RUY CASTRO
Conversões tardias
RIO DE JANEIRO – Ao acompanhar a súbita conversão de Dilma Rousseff e José Serra à vida espiritual -visitam igrejas, não perdem uma romaria, “postam” fotos de sua primeira comunhão e usam o Santo Nome com um à-vontade que faria inveja ao próprio Cristo-, confesso que já me sinto condenado às labaredas quando passar desta para melhor.
Ao contrário de Dilma e Serra, que têm o que mostrar, eu não poderia reconstruir um passado tão pio. Meu pai, como maçom, era bastante anticlerical. Donde nunca fiz a primeira comunhão, nem as comunhões seguintes, e as únicas missas a que já assisti foram as de sétimo dia -coisa que, aliás, nos últimos anos, tenho feito mais do que gostaria. No colégio, era dispensado da aula de religião.
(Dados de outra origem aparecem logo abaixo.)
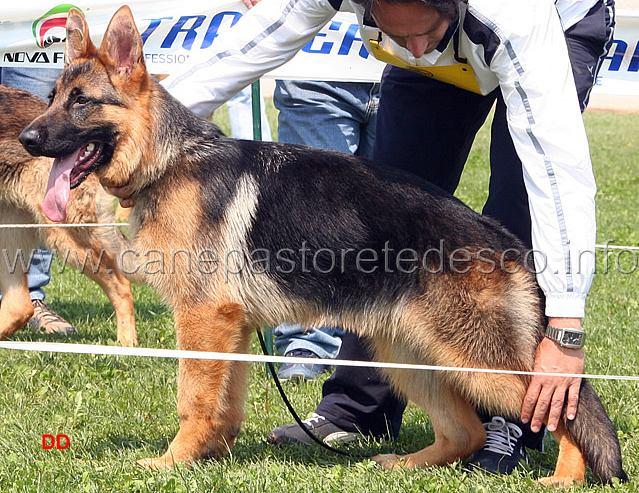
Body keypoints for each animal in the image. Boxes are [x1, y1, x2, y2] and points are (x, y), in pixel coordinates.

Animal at [18, 4, 624, 484]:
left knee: (561, 406)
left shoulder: (202, 318)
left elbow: (193, 399)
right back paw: (403, 466)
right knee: (465, 432)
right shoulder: (233, 326)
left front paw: (173, 462)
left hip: (477, 362)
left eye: (81, 102)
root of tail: (503, 238)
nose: (25, 139)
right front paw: (213, 455)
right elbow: (225, 401)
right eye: (52, 98)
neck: (168, 159)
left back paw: (566, 476)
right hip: (405, 352)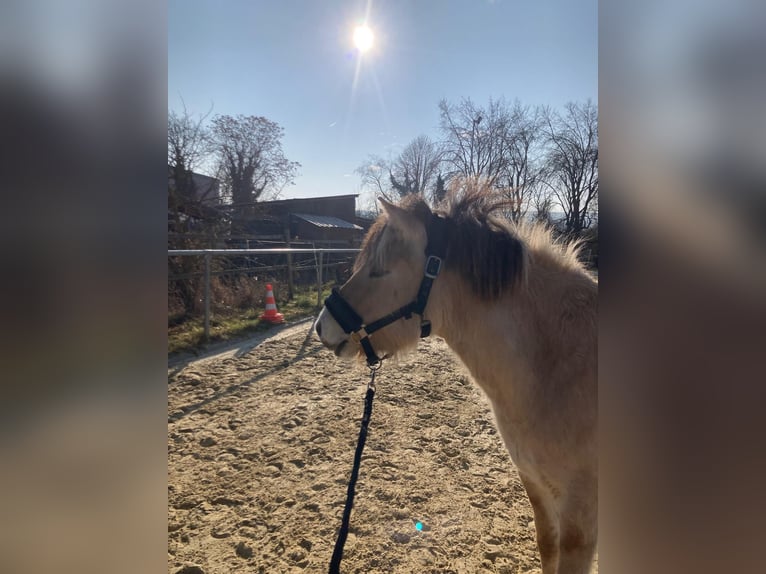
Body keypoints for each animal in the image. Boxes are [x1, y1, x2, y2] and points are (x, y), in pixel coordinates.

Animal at [314, 186, 600, 574]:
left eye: (379, 270)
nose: (322, 327)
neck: (557, 366)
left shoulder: (580, 512)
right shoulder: (537, 487)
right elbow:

Da mesma forma nunca assisti a cultos evangélicos, a não ser em filmes americanos tipo “Entre Deus e o Pecado” ou “Imitação da Vida”. É verdade que, às vezes, tenho de escutar a pregação dos pastores porque, com o sistema de amplificação de seus templos, eles se fazem ouvir a quarteirões de distância. Também nunca fui a uma sessão espírita e, para que não se diga que minha ignorância se limita às religiões convencionais, acrescento que o mais perto que já cheguei do candomblé foi num Réveillon carioca dos anos 60, quando Copacabana só atraía alguns milhares de pessoas, não milhões.
Esse distanciamento da religião e da divindade não me tornou melhor do que ninguém, embora deva ter me poupado de algumas culpas e expiações. Mas não me eximiu de responsabilidades, como a de tentar não fazer mal a ninguém e, se possível, fazer o bem. E gosto de saber que não sou de mentir mais do que o aceitável -o que, para mim, é fácil, já que não sou político.
Dilma e Serra devem ser tão religiosos quanto eu. Mas talvez eu peque menos, porque não preciso copidescar minha biografia.